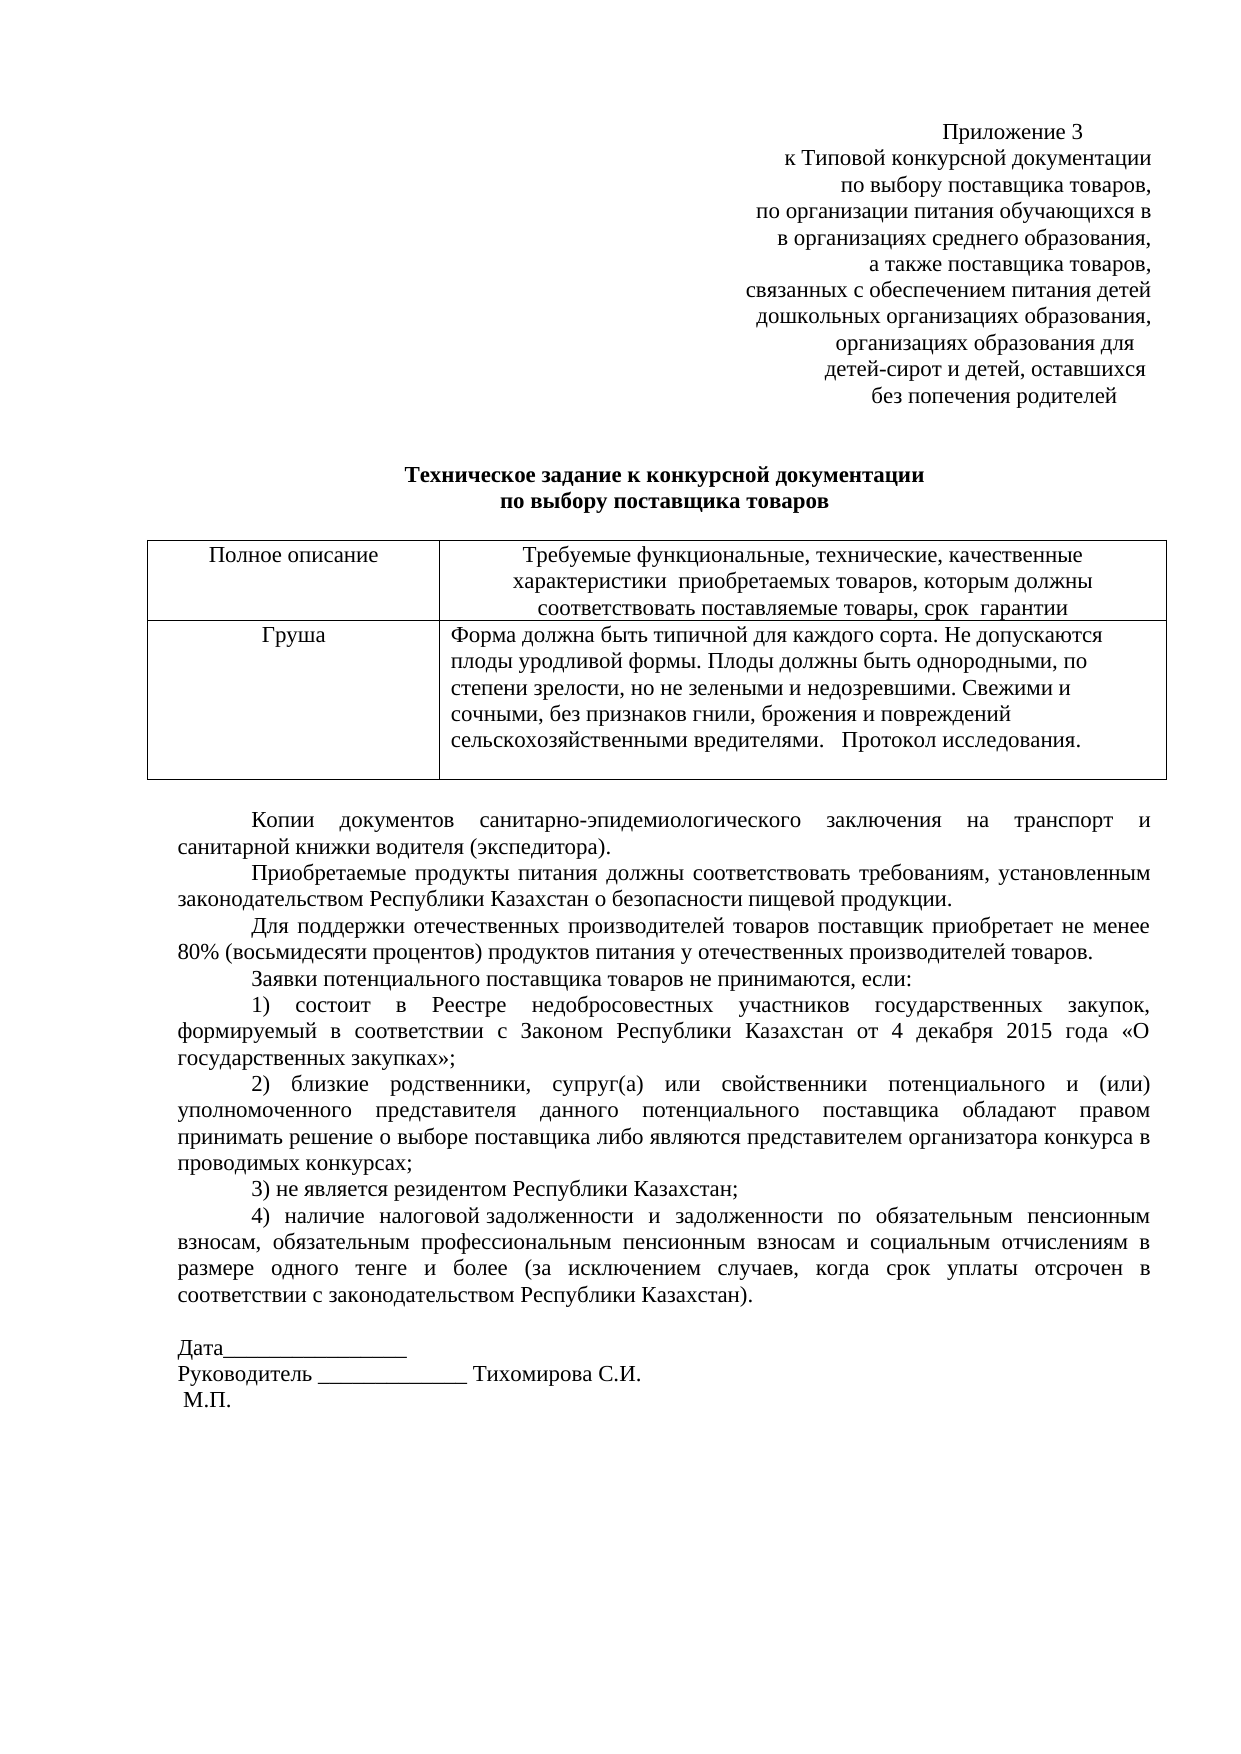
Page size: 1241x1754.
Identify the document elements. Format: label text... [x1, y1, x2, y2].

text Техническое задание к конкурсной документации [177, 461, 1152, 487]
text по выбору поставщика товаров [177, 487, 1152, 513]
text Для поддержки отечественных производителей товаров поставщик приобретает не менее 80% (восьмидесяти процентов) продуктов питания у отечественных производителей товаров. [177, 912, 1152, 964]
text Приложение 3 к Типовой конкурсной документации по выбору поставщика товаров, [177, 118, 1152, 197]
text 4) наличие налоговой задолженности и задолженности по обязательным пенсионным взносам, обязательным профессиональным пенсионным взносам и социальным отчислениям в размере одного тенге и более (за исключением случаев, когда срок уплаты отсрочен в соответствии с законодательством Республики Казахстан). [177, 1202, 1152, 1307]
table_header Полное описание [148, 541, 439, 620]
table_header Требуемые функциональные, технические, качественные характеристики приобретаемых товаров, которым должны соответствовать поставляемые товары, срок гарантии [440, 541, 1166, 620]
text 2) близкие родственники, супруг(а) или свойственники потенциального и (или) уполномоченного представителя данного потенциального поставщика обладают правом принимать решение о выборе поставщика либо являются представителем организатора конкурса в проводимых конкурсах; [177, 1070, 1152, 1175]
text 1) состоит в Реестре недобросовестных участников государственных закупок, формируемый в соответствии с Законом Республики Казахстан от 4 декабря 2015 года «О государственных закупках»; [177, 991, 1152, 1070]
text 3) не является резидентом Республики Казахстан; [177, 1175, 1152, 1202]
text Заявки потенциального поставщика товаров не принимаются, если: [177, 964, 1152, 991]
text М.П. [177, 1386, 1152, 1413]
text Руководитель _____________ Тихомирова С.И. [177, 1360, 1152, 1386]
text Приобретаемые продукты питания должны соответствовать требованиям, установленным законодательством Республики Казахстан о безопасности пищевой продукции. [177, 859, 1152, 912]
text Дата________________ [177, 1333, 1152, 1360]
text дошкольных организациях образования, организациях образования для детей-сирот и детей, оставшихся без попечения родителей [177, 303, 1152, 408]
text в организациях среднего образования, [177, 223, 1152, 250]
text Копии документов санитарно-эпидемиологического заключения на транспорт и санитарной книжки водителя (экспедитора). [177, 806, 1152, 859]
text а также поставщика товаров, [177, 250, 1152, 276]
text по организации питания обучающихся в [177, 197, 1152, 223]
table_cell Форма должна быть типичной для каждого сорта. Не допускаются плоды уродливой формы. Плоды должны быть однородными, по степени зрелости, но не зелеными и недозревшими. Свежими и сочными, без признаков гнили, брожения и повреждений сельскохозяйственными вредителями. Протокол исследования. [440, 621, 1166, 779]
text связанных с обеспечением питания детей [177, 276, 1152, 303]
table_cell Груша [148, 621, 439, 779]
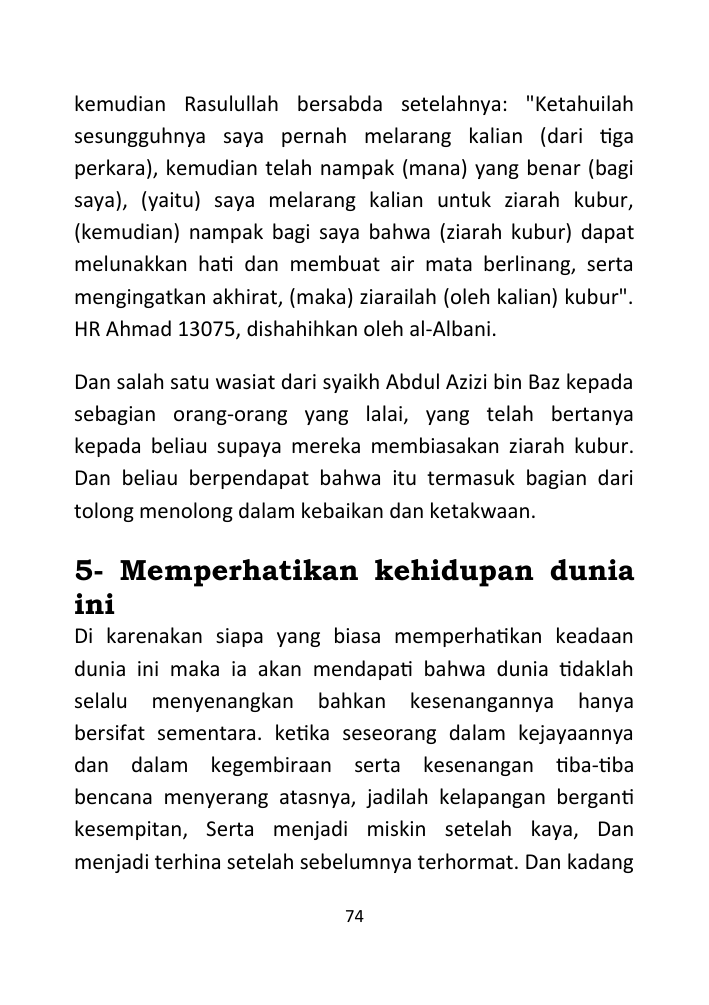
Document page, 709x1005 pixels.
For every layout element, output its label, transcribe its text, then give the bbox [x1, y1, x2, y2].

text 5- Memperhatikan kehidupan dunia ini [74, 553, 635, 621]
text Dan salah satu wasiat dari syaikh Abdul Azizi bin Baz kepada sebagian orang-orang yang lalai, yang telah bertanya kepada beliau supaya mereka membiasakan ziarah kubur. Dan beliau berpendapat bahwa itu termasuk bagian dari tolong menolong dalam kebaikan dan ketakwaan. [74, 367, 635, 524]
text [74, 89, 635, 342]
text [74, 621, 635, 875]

====================

Pictures are to be left out, while the records are copied word for word.

Page size: 1241x1754.
Identify the document elements. Format: label text... [x1, y1, x2, y2].

text Техническое задание к конкурсной документации [177, 461, 1152, 487]
text по выбору поставщика товаров [177, 487, 1152, 513]
text Для поддержки отечественных производителей товаров поставщик приобретает не менее 80% (восьмидесяти процентов) продуктов питания у отечественных производителей товаров. [177, 912, 1152, 964]
text Приложение 3 к Типовой конкурсной документации по выбору поставщика товаров, [177, 118, 1152, 197]
text 4) наличие налоговой задолженности и задолженности по обязательным пенсионным взносам, обязательным профессиональным пенсионным взносам и социальным отчислениям в размере одного тенге и более (за исключением случаев, когда срок уплаты отсрочен в соответствии с законодательством Республики Казахстан). [177, 1202, 1152, 1307]
table_header Полное описание [148, 541, 439, 620]
table_header Требуемые функциональные, технические, качественные характеристики приобретаемых товаров, которым должны соответствовать поставляемые товары, срок гарантии [440, 541, 1166, 620]
text 2) близкие родственники, супруг(а) или свойственники потенциального и (или) уполномоченного представителя данного потенциального поставщика обладают правом принимать решение о выборе поставщика либо являются представителем организатора конкурса в проводимых конкурсах; [177, 1070, 1152, 1175]
text 1) состоит в Реестре недобросовестных участников государственных закупок, формируемый в соответствии с Законом Республики Казахстан от 4 декабря 2015 года «О государственных закупках»; [177, 991, 1152, 1070]
text 3) не является резидентом Республики Казахстан; [177, 1175, 1152, 1202]
text Заявки потенциального поставщика товаров не принимаются, если: [177, 964, 1152, 991]
text М.П. [177, 1386, 1152, 1413]
text Руководитель _____________ Тихомирова С.И. [177, 1360, 1152, 1386]
text Приобретаемые продукты питания должны соответствовать требованиям, установленным законодательством Республики Казахстан о безопасности пищевой продукции. [177, 859, 1152, 912]
text Дата________________ [177, 1333, 1152, 1360]
text дошкольных организациях образования, организациях образования для детей-сирот и детей, оставшихся без попечения родителей [177, 303, 1152, 408]
text в организациях среднего образования, [177, 223, 1152, 250]
text Копии документов санитарно-эпидемиологического заключения на транспорт и санитарной книжки водителя (экспедитора). [177, 806, 1152, 859]
text а также поставщика товаров, [177, 250, 1152, 276]
text по организации питания обучающихся в [177, 197, 1152, 223]
table_cell Форма должна быть типичной для каждого сорта. Не допускаются плоды уродливой формы. Плоды должны быть однородными, по степени зрелости, но не зелеными и недозревшими. Свежими и сочными, без признаков гнили, брожения и повреждений сельскохозяйственными вредителями. Протокол исследования. [440, 621, 1166, 779]
text связанных с обеспечением питания детей [177, 276, 1152, 303]
table_cell Груша [148, 621, 439, 779]
Document page, 709x1005 pixels.
For every layout element, output its label, transcribe its text, then give the bbox [x1, y1, x2, y2].

text 5- Memperhatikan kehidupan dunia ini [74, 553, 635, 621]
text Dan salah satu wasiat dari syaikh Abdul Azizi bin Baz kepada sebagian orang-orang yang lalai, yang telah bertanya kepada beliau supaya mereka membiasakan ziarah kubur. Dan beliau berpendapat bahwa itu termasuk bagian dari tolong menolong dalam kebaikan dan ketakwaan. [74, 367, 635, 524]
text [74, 89, 635, 342]
text [74, 621, 635, 875]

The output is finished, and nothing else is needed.